Records excerpted from a collection:

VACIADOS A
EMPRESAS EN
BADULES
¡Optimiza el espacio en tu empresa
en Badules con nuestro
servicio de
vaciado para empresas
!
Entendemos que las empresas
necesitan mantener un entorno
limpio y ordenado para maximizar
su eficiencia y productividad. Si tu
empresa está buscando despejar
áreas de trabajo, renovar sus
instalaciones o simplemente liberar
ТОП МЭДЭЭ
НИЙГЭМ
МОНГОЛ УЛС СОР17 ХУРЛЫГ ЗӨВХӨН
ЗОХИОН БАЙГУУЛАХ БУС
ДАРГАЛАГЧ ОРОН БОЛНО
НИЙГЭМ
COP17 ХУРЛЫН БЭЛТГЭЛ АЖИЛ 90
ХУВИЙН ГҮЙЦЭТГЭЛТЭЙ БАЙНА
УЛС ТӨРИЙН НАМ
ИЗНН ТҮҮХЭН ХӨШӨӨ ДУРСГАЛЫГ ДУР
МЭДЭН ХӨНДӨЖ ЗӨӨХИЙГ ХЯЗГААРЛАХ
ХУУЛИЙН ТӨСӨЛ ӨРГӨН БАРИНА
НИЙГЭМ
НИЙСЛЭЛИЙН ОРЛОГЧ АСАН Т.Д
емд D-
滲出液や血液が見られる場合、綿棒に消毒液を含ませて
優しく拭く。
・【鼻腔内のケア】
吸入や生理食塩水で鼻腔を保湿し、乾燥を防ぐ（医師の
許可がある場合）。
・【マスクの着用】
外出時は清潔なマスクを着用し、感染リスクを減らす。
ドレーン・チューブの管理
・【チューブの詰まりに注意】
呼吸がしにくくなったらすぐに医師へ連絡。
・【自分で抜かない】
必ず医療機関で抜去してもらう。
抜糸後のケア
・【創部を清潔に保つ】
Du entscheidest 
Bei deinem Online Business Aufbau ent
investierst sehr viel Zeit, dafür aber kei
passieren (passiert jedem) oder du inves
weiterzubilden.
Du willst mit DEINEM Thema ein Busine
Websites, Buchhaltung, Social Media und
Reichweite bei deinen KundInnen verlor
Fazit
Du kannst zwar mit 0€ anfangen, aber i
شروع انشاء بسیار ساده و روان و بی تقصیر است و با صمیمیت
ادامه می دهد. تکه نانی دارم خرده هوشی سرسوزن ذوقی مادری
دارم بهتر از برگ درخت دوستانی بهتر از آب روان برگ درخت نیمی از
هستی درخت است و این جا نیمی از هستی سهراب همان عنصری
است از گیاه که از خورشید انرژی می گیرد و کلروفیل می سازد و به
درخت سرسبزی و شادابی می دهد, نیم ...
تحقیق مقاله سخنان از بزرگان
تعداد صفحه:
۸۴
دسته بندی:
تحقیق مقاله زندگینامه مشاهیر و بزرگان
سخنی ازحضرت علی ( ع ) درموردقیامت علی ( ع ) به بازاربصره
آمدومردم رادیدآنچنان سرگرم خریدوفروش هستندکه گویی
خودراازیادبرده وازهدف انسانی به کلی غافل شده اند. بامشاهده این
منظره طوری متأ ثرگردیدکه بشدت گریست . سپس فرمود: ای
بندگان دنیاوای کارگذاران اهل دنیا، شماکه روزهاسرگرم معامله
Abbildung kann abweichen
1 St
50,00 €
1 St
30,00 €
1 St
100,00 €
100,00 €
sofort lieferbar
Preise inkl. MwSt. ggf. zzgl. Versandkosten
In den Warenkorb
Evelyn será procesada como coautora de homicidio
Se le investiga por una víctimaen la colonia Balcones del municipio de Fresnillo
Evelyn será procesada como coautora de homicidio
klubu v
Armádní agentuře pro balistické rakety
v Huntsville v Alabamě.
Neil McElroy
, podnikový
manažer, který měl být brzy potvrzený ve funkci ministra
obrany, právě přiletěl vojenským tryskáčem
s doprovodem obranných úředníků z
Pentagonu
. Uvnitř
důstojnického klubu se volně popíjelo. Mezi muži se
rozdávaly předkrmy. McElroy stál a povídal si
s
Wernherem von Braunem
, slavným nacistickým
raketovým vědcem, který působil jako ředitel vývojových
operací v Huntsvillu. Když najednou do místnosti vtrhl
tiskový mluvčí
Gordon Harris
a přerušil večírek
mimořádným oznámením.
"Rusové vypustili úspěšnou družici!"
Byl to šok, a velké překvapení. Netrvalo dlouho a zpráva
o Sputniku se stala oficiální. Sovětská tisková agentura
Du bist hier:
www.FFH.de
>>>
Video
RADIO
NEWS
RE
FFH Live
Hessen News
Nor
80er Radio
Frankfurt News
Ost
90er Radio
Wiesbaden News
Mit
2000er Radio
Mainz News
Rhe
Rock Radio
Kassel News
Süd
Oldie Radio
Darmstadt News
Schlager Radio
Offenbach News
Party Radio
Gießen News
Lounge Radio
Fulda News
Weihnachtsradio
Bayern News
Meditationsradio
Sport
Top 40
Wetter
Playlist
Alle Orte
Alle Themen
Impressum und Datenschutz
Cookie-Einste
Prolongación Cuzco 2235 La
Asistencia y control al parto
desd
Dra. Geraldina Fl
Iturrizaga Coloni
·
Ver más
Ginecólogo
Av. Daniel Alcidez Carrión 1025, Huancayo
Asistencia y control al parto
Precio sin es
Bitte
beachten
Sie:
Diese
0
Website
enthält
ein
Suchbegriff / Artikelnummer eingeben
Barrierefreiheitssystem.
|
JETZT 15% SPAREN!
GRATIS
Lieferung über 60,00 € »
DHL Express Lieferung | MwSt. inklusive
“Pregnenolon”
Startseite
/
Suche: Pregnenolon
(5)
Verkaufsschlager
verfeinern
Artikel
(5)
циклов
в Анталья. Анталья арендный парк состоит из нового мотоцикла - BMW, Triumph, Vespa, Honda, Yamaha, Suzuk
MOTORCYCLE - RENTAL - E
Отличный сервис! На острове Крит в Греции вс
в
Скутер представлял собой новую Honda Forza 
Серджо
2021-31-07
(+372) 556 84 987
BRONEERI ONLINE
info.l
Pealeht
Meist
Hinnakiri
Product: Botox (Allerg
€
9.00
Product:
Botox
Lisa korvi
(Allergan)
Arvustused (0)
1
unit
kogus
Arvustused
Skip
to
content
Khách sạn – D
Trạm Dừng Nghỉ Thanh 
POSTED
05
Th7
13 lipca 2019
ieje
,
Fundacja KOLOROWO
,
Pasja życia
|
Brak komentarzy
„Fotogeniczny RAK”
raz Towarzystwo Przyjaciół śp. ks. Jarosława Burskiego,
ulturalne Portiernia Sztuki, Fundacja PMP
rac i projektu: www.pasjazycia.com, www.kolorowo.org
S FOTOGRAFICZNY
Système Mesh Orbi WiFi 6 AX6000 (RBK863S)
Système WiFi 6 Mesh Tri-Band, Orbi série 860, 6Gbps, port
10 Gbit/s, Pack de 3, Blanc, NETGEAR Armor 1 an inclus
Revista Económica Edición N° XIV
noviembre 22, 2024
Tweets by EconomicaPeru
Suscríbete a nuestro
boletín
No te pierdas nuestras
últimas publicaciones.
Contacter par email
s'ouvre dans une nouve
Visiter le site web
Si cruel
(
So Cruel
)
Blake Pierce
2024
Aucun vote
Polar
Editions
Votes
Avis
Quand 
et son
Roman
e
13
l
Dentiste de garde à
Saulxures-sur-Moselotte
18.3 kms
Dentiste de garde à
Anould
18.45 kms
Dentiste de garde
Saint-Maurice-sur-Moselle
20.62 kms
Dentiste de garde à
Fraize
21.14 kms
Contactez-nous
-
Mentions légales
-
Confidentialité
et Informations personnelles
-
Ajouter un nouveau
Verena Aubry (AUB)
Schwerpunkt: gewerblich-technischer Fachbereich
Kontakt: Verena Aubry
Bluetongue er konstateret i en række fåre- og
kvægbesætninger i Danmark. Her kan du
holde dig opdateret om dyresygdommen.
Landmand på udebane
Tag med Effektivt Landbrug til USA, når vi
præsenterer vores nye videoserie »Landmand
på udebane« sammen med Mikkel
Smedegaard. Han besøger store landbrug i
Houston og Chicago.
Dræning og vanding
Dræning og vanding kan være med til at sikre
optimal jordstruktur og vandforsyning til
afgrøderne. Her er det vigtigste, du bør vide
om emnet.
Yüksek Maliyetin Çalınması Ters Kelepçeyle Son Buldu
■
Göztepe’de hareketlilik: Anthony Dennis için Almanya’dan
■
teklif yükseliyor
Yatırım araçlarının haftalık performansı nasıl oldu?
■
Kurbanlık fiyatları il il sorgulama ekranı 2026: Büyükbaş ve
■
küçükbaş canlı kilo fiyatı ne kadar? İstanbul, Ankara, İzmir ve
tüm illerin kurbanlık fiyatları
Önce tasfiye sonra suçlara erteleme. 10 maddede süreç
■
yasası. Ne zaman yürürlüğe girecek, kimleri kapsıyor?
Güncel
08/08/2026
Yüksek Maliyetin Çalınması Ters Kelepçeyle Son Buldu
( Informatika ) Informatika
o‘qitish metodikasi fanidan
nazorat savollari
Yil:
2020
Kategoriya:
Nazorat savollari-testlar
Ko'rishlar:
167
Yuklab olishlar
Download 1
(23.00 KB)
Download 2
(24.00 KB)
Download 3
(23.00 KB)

Directions for this task
Report, for the data above, every line in which the string "Verena" appears.

Your solution
Verena Aubry (AUB)
Kontakt: Verena Aubry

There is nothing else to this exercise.